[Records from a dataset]
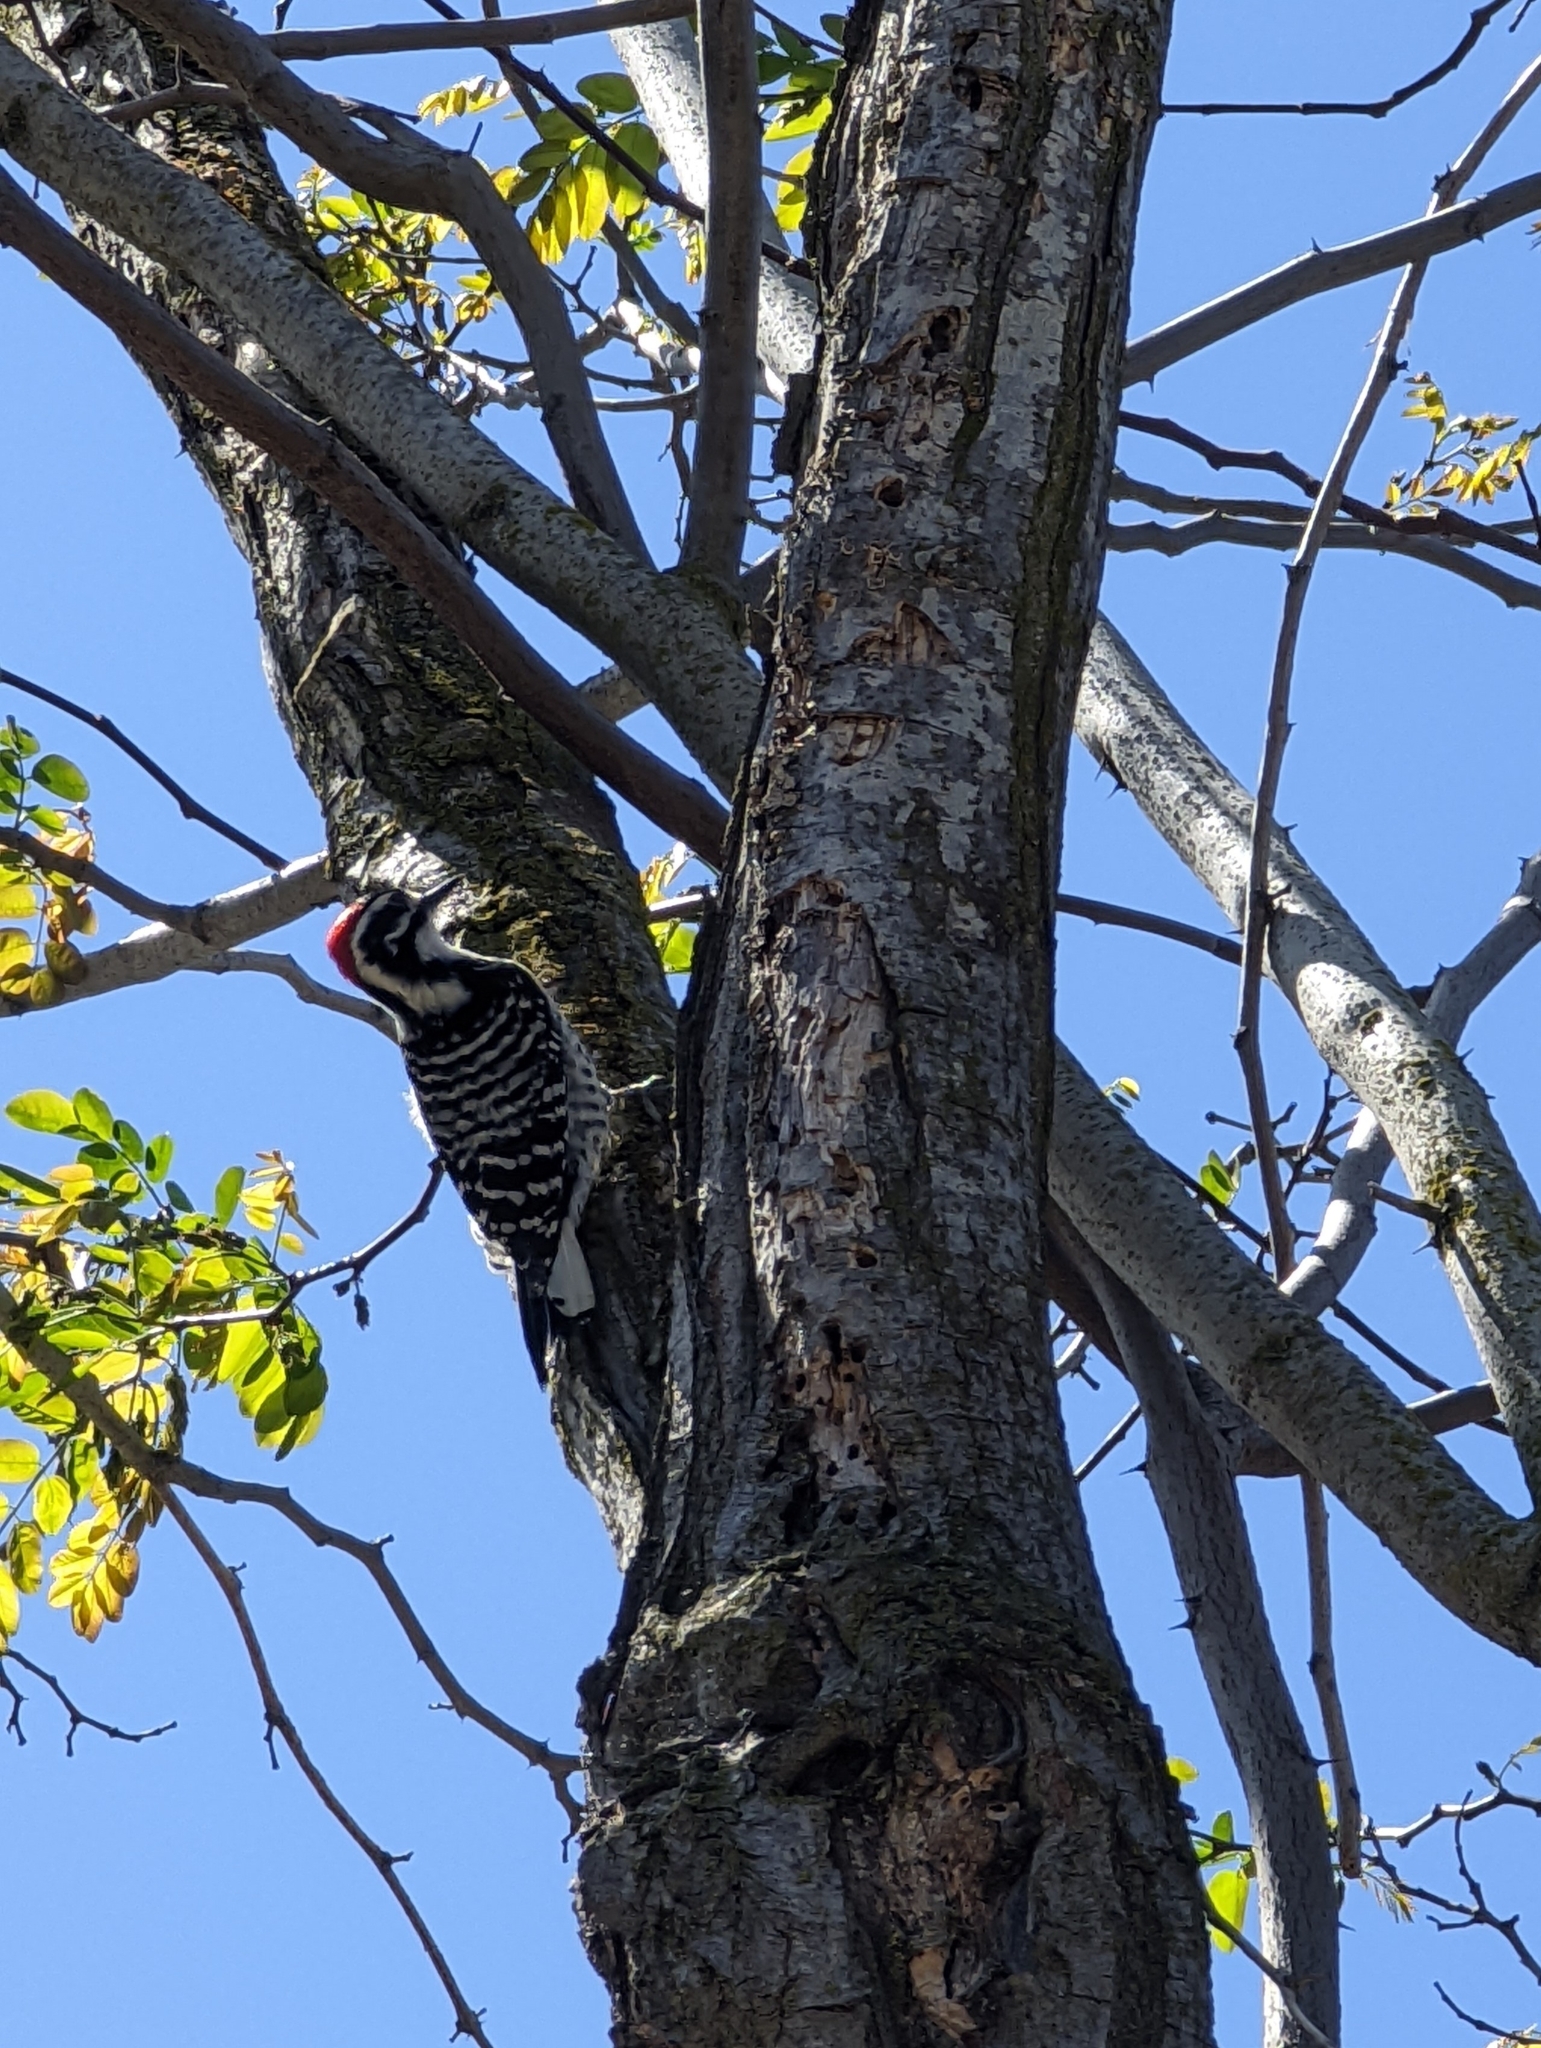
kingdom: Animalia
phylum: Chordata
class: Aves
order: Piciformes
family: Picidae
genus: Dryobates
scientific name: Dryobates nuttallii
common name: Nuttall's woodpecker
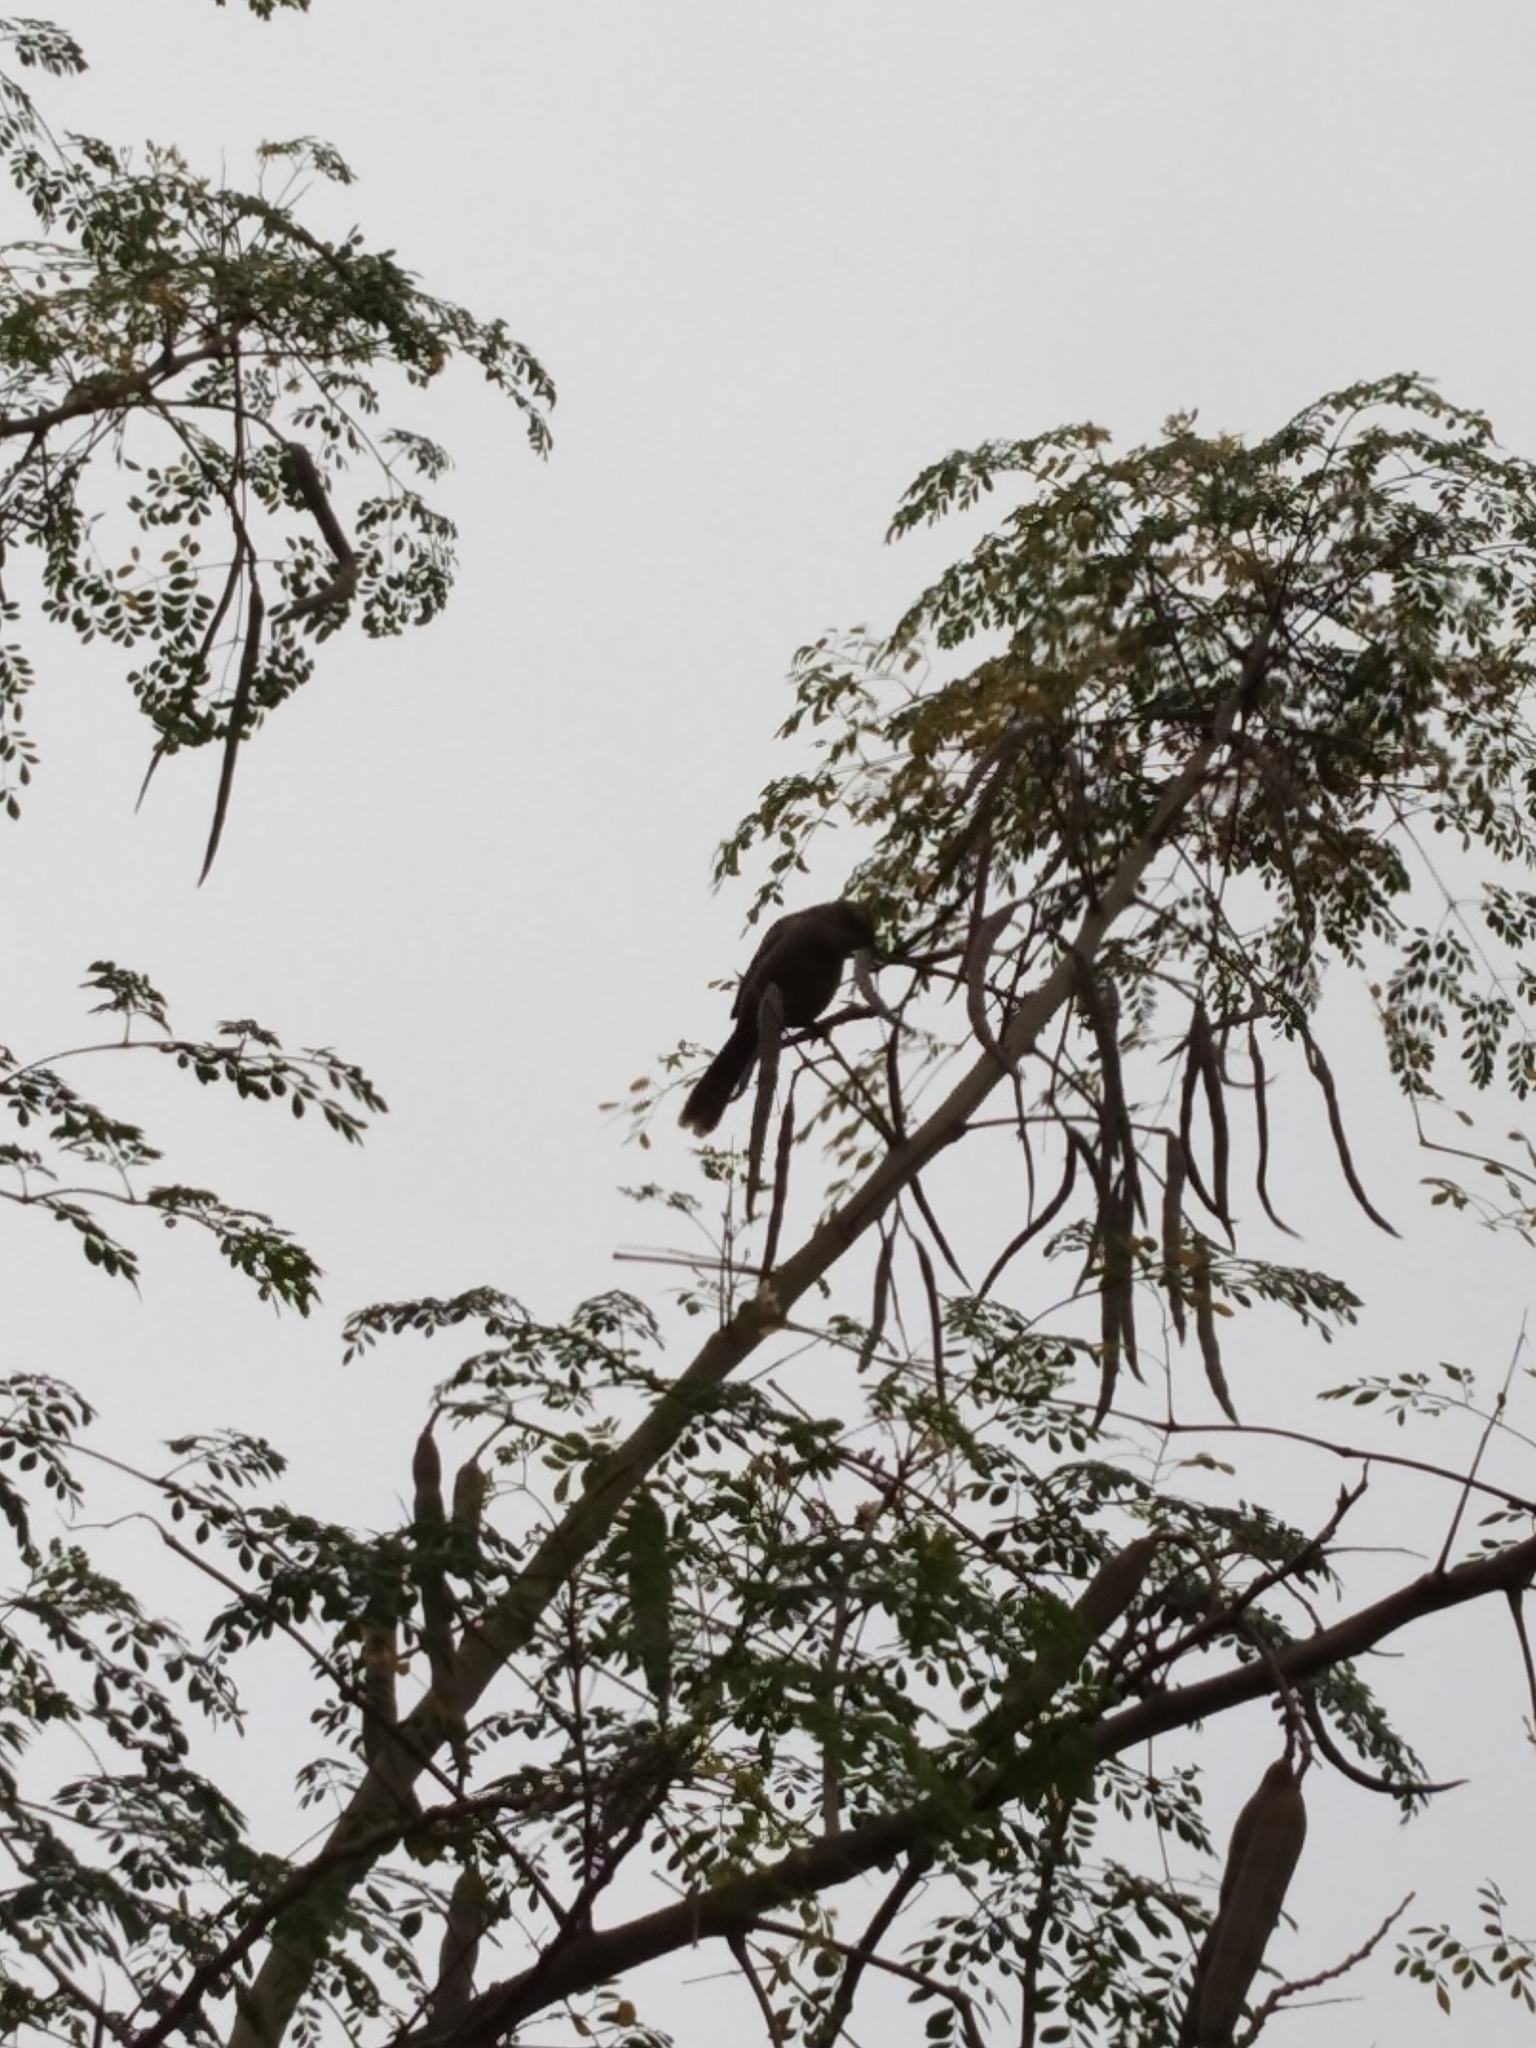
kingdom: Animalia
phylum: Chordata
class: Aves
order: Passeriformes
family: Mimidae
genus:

PROBLEM DETAILS - Copy every line of the data above word for word, leaving out the pictures.

RESULT BELOW -
kingdom: Animalia
phylum: Chordata
class: Aves
order: Piciformes
family: Picidae
genus: Dryobates
scientific name: Dryobates nuttallii
common name: Nuttall's woodpecker
kingdom: Animalia
phylum: Chordata
class: Aves
order: Passeriformes
family: Mimidae
genus:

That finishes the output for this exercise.